ACTIVITY - Using the entries that follow, transcribe only the lines from the line with "Screenshot: X" to the line with "スタビライザーワイヤーφ1.5 Stabilizer Wire ×1", both included, exactly as they stand and without pictures.

◆ ◆ ◆ ◆ ◆ ◆ ◆

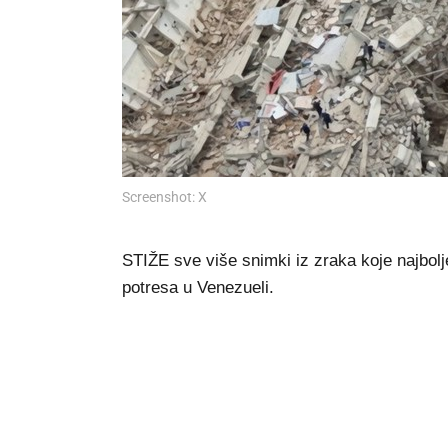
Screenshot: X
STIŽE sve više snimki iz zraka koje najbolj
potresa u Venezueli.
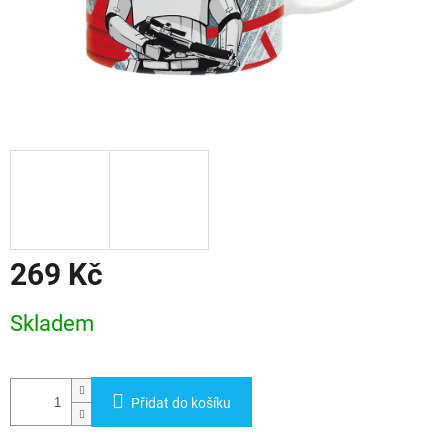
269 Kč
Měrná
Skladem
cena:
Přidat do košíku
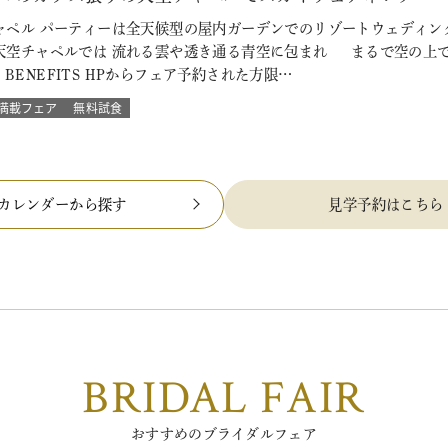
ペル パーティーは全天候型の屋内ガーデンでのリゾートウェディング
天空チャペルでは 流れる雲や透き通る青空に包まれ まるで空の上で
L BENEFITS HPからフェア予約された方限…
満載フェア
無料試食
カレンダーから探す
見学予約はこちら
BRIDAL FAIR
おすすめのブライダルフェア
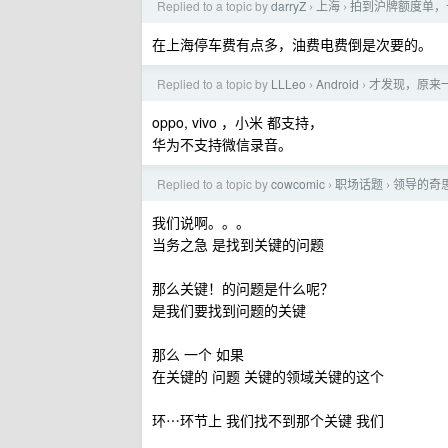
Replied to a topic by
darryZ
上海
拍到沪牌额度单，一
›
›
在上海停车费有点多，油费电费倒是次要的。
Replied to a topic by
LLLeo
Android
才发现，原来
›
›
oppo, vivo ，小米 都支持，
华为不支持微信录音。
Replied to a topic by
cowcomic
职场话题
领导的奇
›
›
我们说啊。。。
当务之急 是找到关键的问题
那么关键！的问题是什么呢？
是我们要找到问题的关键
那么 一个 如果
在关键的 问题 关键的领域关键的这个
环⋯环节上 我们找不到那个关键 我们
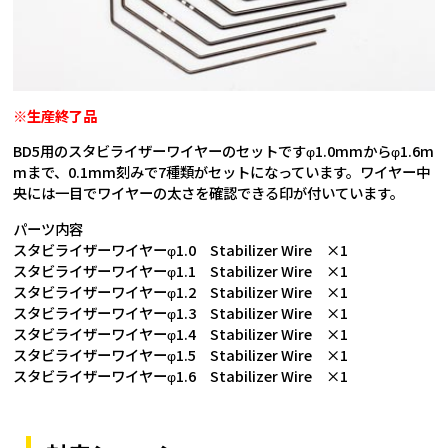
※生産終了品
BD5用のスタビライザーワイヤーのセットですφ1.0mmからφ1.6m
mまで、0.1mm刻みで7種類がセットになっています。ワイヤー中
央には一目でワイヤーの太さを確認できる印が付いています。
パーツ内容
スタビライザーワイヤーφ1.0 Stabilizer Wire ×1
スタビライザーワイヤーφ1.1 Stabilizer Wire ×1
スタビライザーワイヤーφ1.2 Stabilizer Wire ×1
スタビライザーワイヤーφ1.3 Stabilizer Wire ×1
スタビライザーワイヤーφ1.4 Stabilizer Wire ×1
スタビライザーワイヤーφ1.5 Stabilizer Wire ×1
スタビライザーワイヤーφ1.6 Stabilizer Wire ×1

◆ ◆ ◆ ◆ ◆ ◆ ◆

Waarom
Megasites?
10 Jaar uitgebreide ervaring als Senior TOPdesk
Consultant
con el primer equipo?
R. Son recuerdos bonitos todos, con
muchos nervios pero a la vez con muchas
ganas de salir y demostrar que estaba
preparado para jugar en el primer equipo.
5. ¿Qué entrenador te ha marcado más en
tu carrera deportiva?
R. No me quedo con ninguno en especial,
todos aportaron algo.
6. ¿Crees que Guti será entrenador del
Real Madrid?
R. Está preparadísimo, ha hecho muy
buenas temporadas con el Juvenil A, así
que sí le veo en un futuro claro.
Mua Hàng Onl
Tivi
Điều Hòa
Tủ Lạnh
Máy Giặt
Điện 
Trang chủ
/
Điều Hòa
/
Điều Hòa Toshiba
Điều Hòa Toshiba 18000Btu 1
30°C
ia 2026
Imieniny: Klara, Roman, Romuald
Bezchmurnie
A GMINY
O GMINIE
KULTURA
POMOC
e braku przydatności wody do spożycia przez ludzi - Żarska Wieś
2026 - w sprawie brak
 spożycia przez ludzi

◆ ◆ ◆ ◆ ◆ ◆ ◆

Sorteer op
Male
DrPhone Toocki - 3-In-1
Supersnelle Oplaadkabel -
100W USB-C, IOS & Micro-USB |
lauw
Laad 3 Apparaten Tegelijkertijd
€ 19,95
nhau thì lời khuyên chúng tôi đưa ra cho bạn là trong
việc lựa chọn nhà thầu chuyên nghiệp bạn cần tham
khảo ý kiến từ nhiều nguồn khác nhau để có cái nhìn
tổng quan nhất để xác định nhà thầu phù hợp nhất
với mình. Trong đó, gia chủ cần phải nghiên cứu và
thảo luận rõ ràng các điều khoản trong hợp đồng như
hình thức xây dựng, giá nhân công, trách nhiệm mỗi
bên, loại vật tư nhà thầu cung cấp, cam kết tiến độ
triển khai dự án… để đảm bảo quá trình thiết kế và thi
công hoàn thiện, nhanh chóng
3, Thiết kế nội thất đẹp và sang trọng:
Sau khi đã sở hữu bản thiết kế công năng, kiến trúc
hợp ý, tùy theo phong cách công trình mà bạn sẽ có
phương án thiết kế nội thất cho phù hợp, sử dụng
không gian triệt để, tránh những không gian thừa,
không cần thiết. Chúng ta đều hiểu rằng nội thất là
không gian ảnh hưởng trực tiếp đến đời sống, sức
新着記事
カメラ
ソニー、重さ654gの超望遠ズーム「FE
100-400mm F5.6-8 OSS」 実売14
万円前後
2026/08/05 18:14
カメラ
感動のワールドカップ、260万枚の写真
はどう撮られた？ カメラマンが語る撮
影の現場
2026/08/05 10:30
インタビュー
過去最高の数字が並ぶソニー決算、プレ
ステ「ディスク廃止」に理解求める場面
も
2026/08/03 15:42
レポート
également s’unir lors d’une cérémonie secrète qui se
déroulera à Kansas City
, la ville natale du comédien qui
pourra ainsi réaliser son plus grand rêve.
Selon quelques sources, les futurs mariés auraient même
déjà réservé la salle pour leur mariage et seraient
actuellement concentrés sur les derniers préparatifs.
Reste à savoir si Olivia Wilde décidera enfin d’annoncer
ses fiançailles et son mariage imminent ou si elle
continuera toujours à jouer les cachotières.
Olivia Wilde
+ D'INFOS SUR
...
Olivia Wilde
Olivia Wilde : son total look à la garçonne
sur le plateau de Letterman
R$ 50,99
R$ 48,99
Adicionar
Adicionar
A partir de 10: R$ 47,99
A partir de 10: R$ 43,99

◆ ◆ ◆ ◆ ◆ ◆ ◆

ANSWER AREA -
Screenshot: X
STIŽE sve više snimki iz zraka koje najbolj
potresa u Venezueli.
269 Kč
Měrná
Skladem
cena:
Přidat do košíku
ペル パーティーは全天候型の屋内ガーデンでのリゾートウェディング
天空チャペルでは 流れる雲や透き通る青空に包まれ まるで空の上で
L BENEFITS HPからフェア予約された方限…
満載フェア
無料試食
カレンダーから探す
見学予約はこちら
BRIDAL FAIR
おすすめのブライダルフェア
Replied to a topic by
darryZ
上海
拍到沪牌额度单，一
›
›
在上海停车费有点多，油费电费倒是次要的。
Replied to a topic by
LLLeo
Android
才发现，原来
›
›
oppo, vivo ，小米 都支持，
华为不支持微信录音。
Replied to a topic by
cowcomic
职场话题
领导的奇
›
›
我们说啊。。。
当务之急 是找到关键的问题
那么关键！的问题是什么呢？
是我们要找到问题的关键
那么 一个 如果
在关键的 问题 关键的领域关键的这个
环⋯环节上 我们找不到那个关键 我们
※生産終了品
BD5用のスタビライザーワイヤーのセットですφ1.0mmからφ1.6m
mまで、0.1mm刻みで7種類がセットになっています。ワイヤー中
央には一目でワイヤーの太さを確認できる印が付いています。
パーツ内容
スタビライザーワイヤーφ1.0 Stabilizer Wire ×1
スタビライザーワイヤーφ1.1 Stabilizer Wire ×1
スタビライザーワイヤーφ1.2 Stabilizer Wire ×1
スタビライザーワイヤーφ1.3 Stabilizer Wire ×1
スタビライザーワイヤーφ1.4 Stabilizer Wire ×1
スタビライザーワイヤーφ1.5 Stabilizer Wire ×1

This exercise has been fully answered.